Yasmin wohnt, wie ich, in Hamburg. Wir haben schon 2002 und 2003 gemeinsame Projekte gemacht und sind seitdem gut befreundet. Da hat sich das irgendwann einfach so ergeben weil ich fand, dass ihre Stimme gut zu den Stücken passte.
Was erwartet den Hörer textlich und musikalisch auf dem Album?
Auf jeden Fall eine große Bandbreite. Wir haben Balladen und härtere Dancestücke. Textlich ist das Album komplett Deutsch, was für mich auch eine neue Erfahrung war. In der Sprache fühle ich mich sehr wohl und kann mich gut ausdrücken. Thematisch, glaube ich, ist das Album sehr nah dran an dem, was die Jugendlichen so berührt. Natürlich gibt’s auch eine ordentliche Portion Liebe und Sex auf die Ohren, wie man an den Singles sehen bzw. hören kann.

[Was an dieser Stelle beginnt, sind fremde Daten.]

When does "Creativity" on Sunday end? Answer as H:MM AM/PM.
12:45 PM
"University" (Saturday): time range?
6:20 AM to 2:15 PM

„Die Themen Liebe und Beziehung sind der rote Faden des Albums“, heißt es in einer Pressemitteilung. Ist das nicht etwas flach, Ärsche und Doktorspiele mit diesen Begriffen zu verbinden?
Ich finde nicht, dass das ein Widerspruch ist. Man kann doch über Körperteile genauso reden wie über andere Dinge auch. Schlimm finde ich es, wenn man über Waffen redet oder Leute diskriminiert. Aber der Arsch ist doch ein tolles Körperteil. Warum soll man darüber nicht sprechen. Ich sehe es eher so, dass ich die Begriffe Liebe und Beziehung, die vielleicht manchmal etwas groß daher kommen, in die Sprache der Straße übersetze. Insofern finde ich das nicht flach.
Du hast in der Vergangenheit viele bekannte Namen produziert. Gibt’s da etwas Neues?
Ich habe mich mittlerweile eigentlich voll und ganz dem selbst Künstler sein verschrieben. In diesem Jahr werde ich wohl keine anderen Künstler produzieren, sondern stürze mich jetzt erst einmal auf meine eigenen Sachen. Wenn man für andere Künstler produziert, dann ist das einfach viel zu zeitaufwendig, als das ich das mit meiner eigenen Karriere vereinen könnte.
Auf deiner Myspace-Site hast Du dich den Genres Pop, Klassik und Techno zugeordnet. Was steckt dahinter?
Ich bin ja der Herr des Chaos’. Ich habe Leute wie Jose Carreras, Paul Anka, Sarah Brightman und viele andere produziert. Darunter auch viele Künstler, die aus ganz anderen Genres kommen als ich selbst. Ich lasse mich einfach von allen Musikströmungen leiten. Mir macht es Spaß, zwischen den Genres hin und her zu springen und mich eben nicht festzulegen, um zum Beispiel nur der Techno-Guru zu sein. Diese Zeit hatte ich vor 17 Jahren, da war das auch ganz spannend. Aber auf die Dauer wird das langweilig.
Du warst 2001 selbst Mitglied der Jury von Popstars. Was denkst Du mittlerweile über solche Formate, die Stars am laufenden Band liefern wollen?
Das ist nur noch lächerlich. Da gibt’s ja mittlerweile Dopingkontrollen. Wenn nicht mal mehr erlaubt ist, dass die ab und zu einen kiffen, dann gibt’s ja überhaupt kein Rock’n’Roll mehr. Das ist dann so gradlinig und langweilig wie die deutsche Nationalmannschaft und hat mit Kunst nichts mehr zu tun. Die Leute, die am Ende einer solchen Castingshow herauskommen, haben überhaupt nichts Eigenständiges, keinen Charakter mehr. Vielleicht sollte man auch mal über ein Sexualverbot für Boygroups nachdenken, welches verbietet, mit anderen Frauen zu schlafen (lacht).
Gibt’s schon neue Projekte in nächster Zeit, über die Du ein paar Worte verlieren kannst?
Jetzt werden wir erst mal das aktuelle Album ordentlich promoten. Danach will ich mir mal eine kleine Pause gönnen, um Ideen für neue Projekte zu sammeln. Vielleicht mache ich dann Bigband. Ehrlich.
Danke für das Gespräch und viel Erfolg auf den kommenden Konzerten.